Or, comme le soulignait récemment Karine Légeron dans son mémoire de maîtrise sur le sujet, « nous habitons le monde, notre ville, notre quartier, notre rue, mais sans y être vraiment. La routine et le rythme effréné de nos vies nous servent d’œillères : nous marchons en regardant nos pieds, des écouteurs sur les oreilles, tous sens fermés » (Légeron 2020, 69). Dans ces conditions, le geste de l’écriture in situ peut aussi s’apparenter à une réappropriation du monde, à un déplacement des habitudes visant à se recentrer dans son rapport aux lieux; il s’agit d’une manière de se rendre présent·e à l’espace.

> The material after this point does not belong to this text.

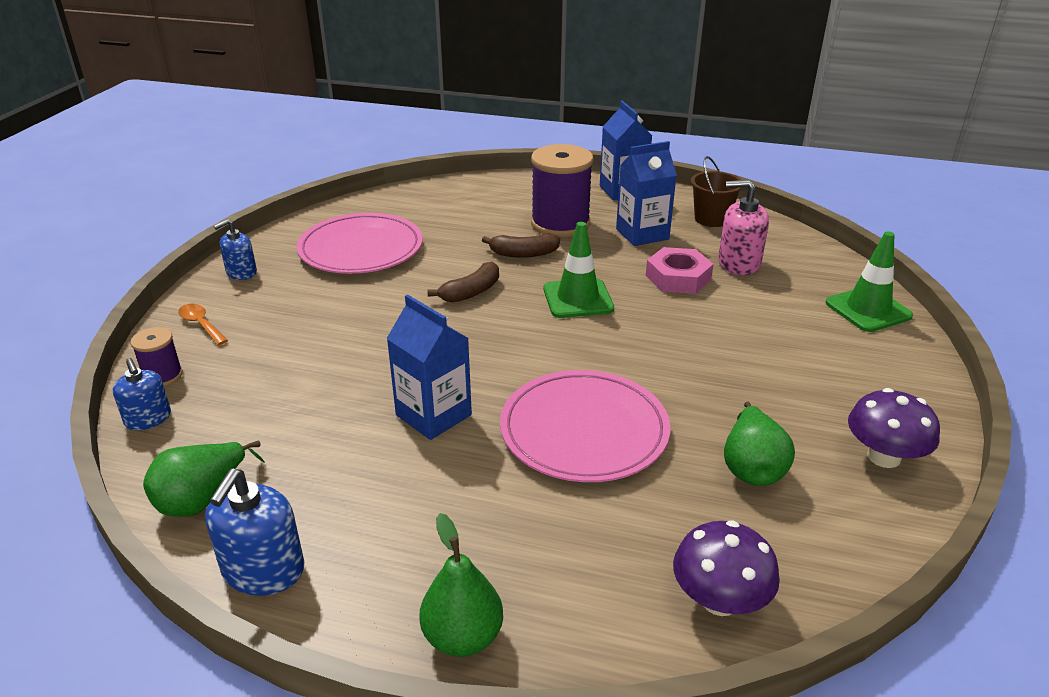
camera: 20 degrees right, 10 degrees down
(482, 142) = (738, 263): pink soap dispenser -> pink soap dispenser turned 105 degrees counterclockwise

Toutefois – et c’est une évidence – l’espace géographique n’est pas tout à fait le même que l’espace géologique; l’espace politique ne cadre pas avec ce que d’aucuns nomment l’espace historique. Et que dire de cet espace infini qui, selon les observations scientifiques, ne cesse de prendre de l’expansion depuis l’origine de l’univers connu? (Une brève recherche encyclopédique du mot « espace » donne des résultats dans des champs aussi divers que : « le droit de l’espace », « la militarisation de l’espace », « espace, philosophie », « espace, mathématiques », « espace-temps », « espace, architecture et esthétique », « espace géographique », « espace théâtral », « espace rural », « conquête de l’espace », « espace pictural », « espace sociétal », etc.)

Réfléchir à l’écriture in situ, c’est donc devoir accepter que « les concepts d’espace et de lieu imposent une “réalité intuitive” plurivoque, si bien que chacun comprend ce dont il est question sans pouvoir toutefois l’expliquer clairement, sinon qu’il semble admis que le lieu est une portion circonscrite de l’espace où il se passe quelque chose » (Denis 2016, 13, cité dans Légeron 2020, 65, l’auteure souligne). Les théories du paysage, qui ont pour fondement, en Occident, la circonscription de l’espace, en soi illimitable, en unités plus petites, nous enseignent à ce propos que le paysage n’existe pas per se, qu’il est une construction, un produit culturel de notre regard (peu importe le sens que l’on accorde à ce terme) arbitrairement posé sur un objet fondamentalement non situé.

Ce qui fait que les lieux et l’espace sont toujours quelque part. On dit : vous êtes à. Cet endroit s’appelle. Vous êtes à proximité de. Vous regardez ceci. Le langage et la culture les accompagnent. L’Histoire aussi. Un récit se situe quelque part. On va quelque part. Sur une carte. Où l’on voyage. Où l’on transite. Où l’on sait. Dans ces conditions, écrire quelque part m’apparaît être une question d’échelle. Du plus petit événement jusqu’aux plus larges méditations, forcément, un rapport se trame. Un ordre se profile. Une perspective s’approfondit.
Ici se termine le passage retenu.